____ TRECHO DO DOCUMENTO
Brasil

Venezuela envia carta à ONU acusando Brasil de ser ''bomba sanitária''

Documento diz ainda que o presidente Jair Bolsonaro e o governo brasileiro agem com ''negligência criminosa'' frente à pandemia de covid-19

O governo da Venezuela enviou uma carta ao secretário-geral da Organização das Nações Unidas (ONU), o português António Guterres, em que chama o Brasil de "bomba biológica" e acusa o presidente Jair Bolsonaro (sem partido) de agir com "negligência criminosa" frente à pandemia de covid-19. O Brasil é o segundo país com mais mortes e mais casos da doença no mundo, atrás apenas dos Estados Unidos.

"Tenho a honra de dirigir-me a Vossa Excelência na oportunidade de me referir à perigosa situação que sofre a América do Sul, incluindo a República Bolivariana da Venezuela, como resultado do avanço agressivo da covid-19 e da irresponsável atuação do Sr. Jair Bolsonaro, presidente da República Federativa do Brasil, país onde hoje se encontra o principal foco da enfermidade em nossa sub-região", diz o documento, assinado por Samuel Moncada, representante permanente da Venezuela perante a ONU, e compartilhada por Jorge Arreaza, ministro das Relações Exteriores e ex-vice-presidente do país.
________
____ DADOS FORNECIDOS
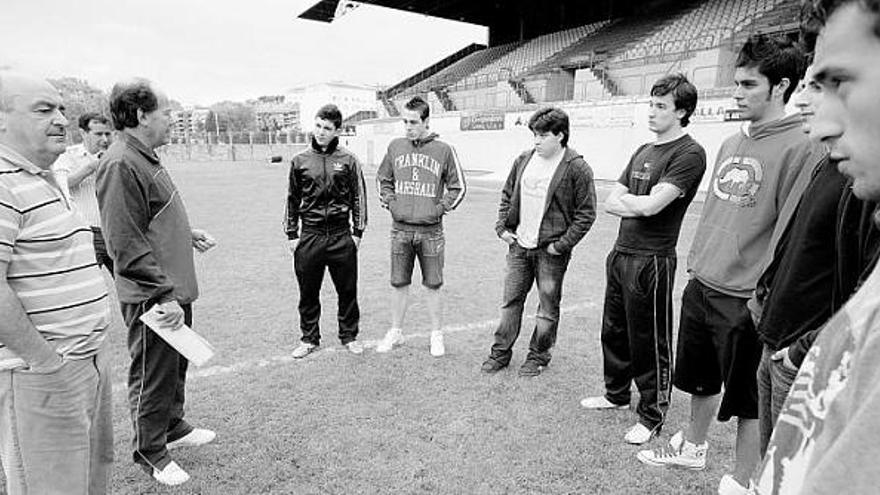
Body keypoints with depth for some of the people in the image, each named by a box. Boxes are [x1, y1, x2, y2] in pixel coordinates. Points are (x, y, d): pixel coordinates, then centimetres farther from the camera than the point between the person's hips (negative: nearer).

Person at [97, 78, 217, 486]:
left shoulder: (145, 158, 12)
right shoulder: (121, 164, -20)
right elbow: (127, 243, -24)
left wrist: (188, 235, 14)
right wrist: (163, 294, -25)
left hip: (175, 289, 10)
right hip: (153, 297, -10)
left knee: (176, 364, 23)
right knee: (153, 375, 7)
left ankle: (173, 426, 42)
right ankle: (150, 451, 27)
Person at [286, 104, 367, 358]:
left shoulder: (348, 160, 1)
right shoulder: (300, 161, 5)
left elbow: (359, 197, 5)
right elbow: (292, 199, 10)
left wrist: (357, 232, 1)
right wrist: (291, 234, 7)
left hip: (341, 236, -1)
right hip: (309, 235, 1)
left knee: (347, 290, 8)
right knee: (308, 291, 9)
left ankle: (349, 336, 26)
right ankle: (309, 338, 26)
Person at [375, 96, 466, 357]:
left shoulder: (444, 150, -2)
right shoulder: (395, 146, 6)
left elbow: (459, 187, 4)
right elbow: (383, 179, 18)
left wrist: (440, 208, -5)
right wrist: (390, 202, 4)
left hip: (430, 231, -2)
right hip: (400, 229, 2)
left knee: (433, 286, 7)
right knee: (399, 284, 11)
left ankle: (436, 335, 22)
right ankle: (395, 331, 27)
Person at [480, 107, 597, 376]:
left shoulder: (577, 169, -10)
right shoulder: (524, 160, 5)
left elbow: (586, 214, -9)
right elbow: (507, 195, 16)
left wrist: (561, 245, -14)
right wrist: (502, 227, 6)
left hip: (550, 251, -4)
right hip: (518, 246, 5)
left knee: (548, 307, 8)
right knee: (510, 301, 12)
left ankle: (538, 355, 26)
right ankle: (501, 352, 25)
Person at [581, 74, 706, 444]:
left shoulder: (689, 154, -11)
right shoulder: (643, 152, 14)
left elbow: (651, 205, -21)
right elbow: (610, 202, 9)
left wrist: (626, 200, -2)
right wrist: (638, 206, -10)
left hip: (651, 261, -8)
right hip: (621, 253, 8)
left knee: (649, 344, 5)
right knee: (614, 331, 19)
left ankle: (652, 416, 22)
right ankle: (617, 393, 39)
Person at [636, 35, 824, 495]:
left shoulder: (801, 149, -13)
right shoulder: (731, 144, 10)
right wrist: (695, 261, 14)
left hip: (745, 300, -7)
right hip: (700, 286, 7)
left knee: (746, 400, 10)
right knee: (701, 380, 22)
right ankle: (692, 446, 43)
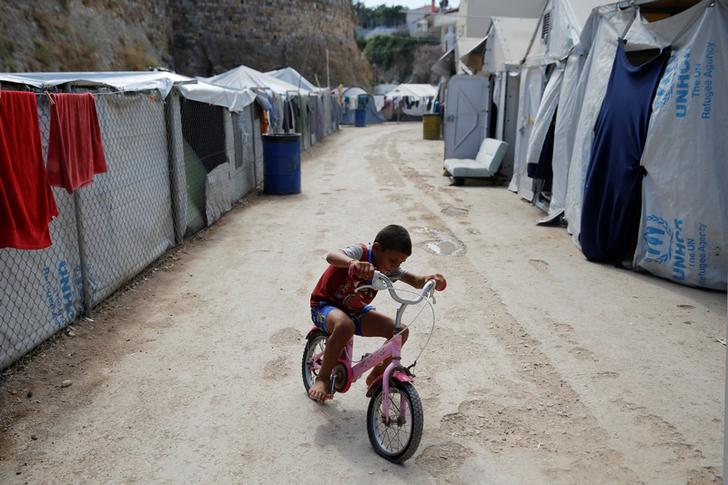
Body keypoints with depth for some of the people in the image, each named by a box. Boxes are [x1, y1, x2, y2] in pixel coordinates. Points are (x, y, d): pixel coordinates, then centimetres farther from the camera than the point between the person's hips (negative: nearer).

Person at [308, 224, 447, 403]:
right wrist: (354, 263, -68)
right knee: (345, 326, -42)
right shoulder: (361, 252, -26)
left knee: (400, 331, -11)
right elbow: (331, 256, -46)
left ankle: (375, 377, 10)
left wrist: (429, 279, -32)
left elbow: (415, 280, -7)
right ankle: (322, 378, -20)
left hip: (356, 311, 6)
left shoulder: (389, 268, -6)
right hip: (325, 306, -6)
________
§ TAREFAS A REALIZAR
a: Na notícia sobre a carta da Venezuela à ONU, quem assinou o documento?
b: Passe para o inglês a seguinte frase da notícia sobre a carta da Venezuela à ONU: "O Brasil é o segundo país com mais mortes e mais casos da doença no mundo, atrás apenas dos Estados Unidos."
c: Prossiga a notícia sobre a carta enviada pela Venezuela à ONU a partir do último parágrafo apresentado.
Os itens provêm de outra fonte.

§ RESPOSTAS DAS TAREFAS
a: Samuel Moncada, representante permanente da Venezuela perante a ONU.

b: Brazil is the country with the second-highest number of deaths and cases of the disease in the world, behind only the United States.

c:
Na carta, o governo venezuelano destaca a extensão territorial do Brasil e demonstra preocupação com a situação em estados fronteiriços, afirmando que alguns refugiados retornam ao país de origem em razão "da discriminação, da xenofobia e outras formas relacionadas de intolerância": "Neste 15 de junho (data em que o documento foi enviado), por exemplo, toda a Venezuela registra 3.062 casos confirmados, enquanto apenas os dois estados fronteiriços do Brasil (Amazonas e Roraima) contabilizam mais de 62.000 casos confirmados. À luz do exposto, permita-nos enfatizar que a negligência criminosa do governo brasileiro ao abordar essa realidade nas regiões limítrofes da fronteira sudeste de nosso país é motivo de grande alarme".

De acordo com a Universidade Johns Hopkins — referência no acompanhamento global de dados relativos ao novo coronavírus —, a Venezuela é um dos países com menos casos de covid-19 na América do Sul, com 3.150 registros oficiais nesta quarta-feira (17/6), atrás apenas de Guiana, Suriname, Uruguai e Paraguai. À ONU, os venezuelanos disseram ainda ter "a menor taxa de contágio e o menor número de casos confirmados de covid-19 por milhão de habitantes na América Latina e no Caribe".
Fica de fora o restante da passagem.